One of her canes could be salvaged. She said, “We wound up going in there, and it was still on the floor.” 

But, much more is lost forever. Decades of possessions were gone in a matter of minutes, with a long road to rebuild looming ahead. 

Simril said it took a while before the family had permanent housing. 

“We finally got placed 10 months or 11 months later,” she said.

Community support kept them afloat, with a successful online fundraiser. 

Simril said she's incredibly grateful, adding “I couldn’t believe it was that many people that had poured in.” 

She said her sons are enrolled in the University City School District, and the district has reached out on multiple occasions to offer help to the family. 

After seeing our reporting, a representative from the Multiple Sclerosis Society reached out to our newsroom to connect with Simril and offered help to her and her sons. Simril said the organization assisted in covering the cost of storage and more. 

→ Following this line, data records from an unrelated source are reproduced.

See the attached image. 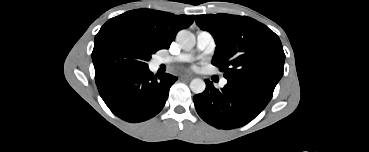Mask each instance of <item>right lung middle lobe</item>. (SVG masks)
Wrapping results in <instances>:
<instances>
[{
    "mask_svg": "<svg viewBox=\"0 0 369 152\" xmlns=\"http://www.w3.org/2000/svg\"><path fill=\"white\" fill-rule=\"evenodd\" d=\"M156 50L134 37L103 31L95 36L92 60L95 80L128 68H146Z\"/></svg>",
    "mask_w": 369,
    "mask_h": 152,
    "instance_id": "dd1d6c3e",
    "label": "right lung middle lobe"
}]
</instances>
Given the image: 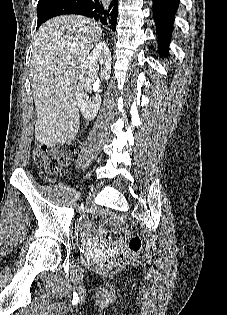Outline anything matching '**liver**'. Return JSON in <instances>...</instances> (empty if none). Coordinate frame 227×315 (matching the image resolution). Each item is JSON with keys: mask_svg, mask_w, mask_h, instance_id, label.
<instances>
[{"mask_svg": "<svg viewBox=\"0 0 227 315\" xmlns=\"http://www.w3.org/2000/svg\"><path fill=\"white\" fill-rule=\"evenodd\" d=\"M101 35L96 21L78 15L55 17L40 26L30 63L39 143L55 146L75 138L80 118L78 77Z\"/></svg>", "mask_w": 227, "mask_h": 315, "instance_id": "6515ba94", "label": "liver"}]
</instances>
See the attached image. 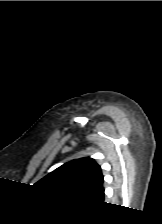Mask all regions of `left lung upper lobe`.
I'll use <instances>...</instances> for the list:
<instances>
[{"label": "left lung upper lobe", "instance_id": "5c2ea615", "mask_svg": "<svg viewBox=\"0 0 162 224\" xmlns=\"http://www.w3.org/2000/svg\"><path fill=\"white\" fill-rule=\"evenodd\" d=\"M102 184L100 166L92 158L85 157L63 164L38 181L36 186L62 196L90 199Z\"/></svg>", "mask_w": 162, "mask_h": 224}]
</instances>
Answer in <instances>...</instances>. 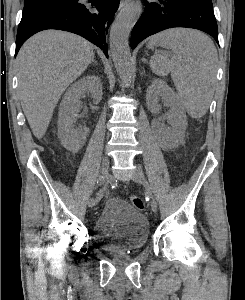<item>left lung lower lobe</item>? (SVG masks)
Segmentation results:
<instances>
[{
	"mask_svg": "<svg viewBox=\"0 0 245 300\" xmlns=\"http://www.w3.org/2000/svg\"><path fill=\"white\" fill-rule=\"evenodd\" d=\"M173 27L204 31L219 43L211 0H157L145 1V12L132 30L131 48L148 36Z\"/></svg>",
	"mask_w": 245,
	"mask_h": 300,
	"instance_id": "left-lung-lower-lobe-1",
	"label": "left lung lower lobe"
}]
</instances>
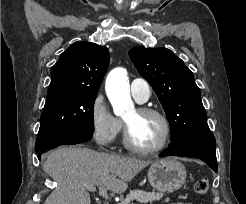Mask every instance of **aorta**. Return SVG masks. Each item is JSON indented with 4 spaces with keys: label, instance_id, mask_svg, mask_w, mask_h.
I'll return each instance as SVG.
<instances>
[{
    "label": "aorta",
    "instance_id": "aorta-1",
    "mask_svg": "<svg viewBox=\"0 0 246 204\" xmlns=\"http://www.w3.org/2000/svg\"><path fill=\"white\" fill-rule=\"evenodd\" d=\"M127 79V71L124 68H115L108 74L105 83L114 114L122 118L135 114Z\"/></svg>",
    "mask_w": 246,
    "mask_h": 204
}]
</instances>
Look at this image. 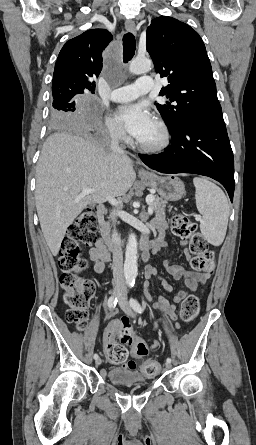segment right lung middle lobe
I'll use <instances>...</instances> for the list:
<instances>
[{"label": "right lung middle lobe", "instance_id": "obj_1", "mask_svg": "<svg viewBox=\"0 0 256 445\" xmlns=\"http://www.w3.org/2000/svg\"><path fill=\"white\" fill-rule=\"evenodd\" d=\"M82 93L66 91L53 94L50 114L51 124L56 127L73 125L77 120V101Z\"/></svg>", "mask_w": 256, "mask_h": 445}]
</instances>
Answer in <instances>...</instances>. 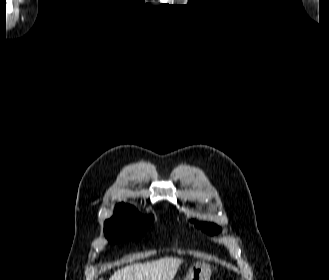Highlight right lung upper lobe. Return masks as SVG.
<instances>
[{"mask_svg":"<svg viewBox=\"0 0 329 280\" xmlns=\"http://www.w3.org/2000/svg\"><path fill=\"white\" fill-rule=\"evenodd\" d=\"M117 207L130 208V209H132V210H134V211L137 212V210L134 207H132L130 205H125L124 203H121V204L117 205Z\"/></svg>","mask_w":329,"mask_h":280,"instance_id":"1","label":"right lung upper lobe"}]
</instances>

“We were in a hotel for a while and that was a godsend because someone else from the MS Society saw that and they allowed us to stay in the hotel at no charge.” 

The emotion comes in waves for the memories her family can never get back. 

"The photos," Simril said, tearing up. "That’s the biggest thing. The photos were on the floor, also. Everything else can be replaced, but the photos cannot.” 

The trauma tied to the flood lingers. Simril said the entire experience has left its mark on her sons. “Whenever it rains heavily now, we’re all on edge.” 

They’re not the only residents who are living with this fear. 

Flooding is a persistent problem in University City, one that Robert Criss, a professor emeritus at Washington University and expert in hydrogeology has studied closely for years. 

5 On Your Side met Criss near the corner of Wilson and Drexel in University City, the site of a deadly flood in 2008. He said the city's proximity to a major river puts certain areas at high flood risk.

“The River De Peres can rise 10 feet an hour," Criss said, "We have a problem. It’s 43% impervious area. That’s one of the highest anywhere except for a place like Manhattan, which is totally paved over. So, the water has nowhere to go when it rains hard.” 

DCriss wrote an extensive report on the flash flooding of July 26, 2022, and helped get flood markers like this one placed across the city with the help of the late Eric Stein.

Criss and 5 On Your Side's Sydney Stallworth stood near a flood marker for the July 2022 flood water levels. 

Stallworth pointed out, “This is almost at-- if not above-- my head.” 

Fourteen years earlier, in the deadly flood of 2008, the water was about 18 inches lower.

“We had two fatalities about 50 yards north of here,” Criss said.

Since then, the land has been bought out by the federal government and is now a small park and stretch of green space, that still floods with heavy rain. 

Through his research on urban flood patterns, Criss helped calibrate University City’s new early warning emergency stem, CODE RED, which launched in 2023. 

The system allows city officials, like the fire or police chief, to send out warning notifications to residents in the event of dangerous flooding or other emergencies. 

Criss said, “We give people about a half hour of warning-- that’s all you get.”

It's a step in the right direction to help save lives, but Criss said the risk of flood fatalities will persist without land buyouts, and better building strategies. He said the city and federal government officials need to be tougher on enforcing flood zone building restrictions. 

“We are probably on track for more intense storms, delivering more water quickly,” he said. “... When we have homes and cars parked and businesses in the wrong place. It’ll be very serious trouble.”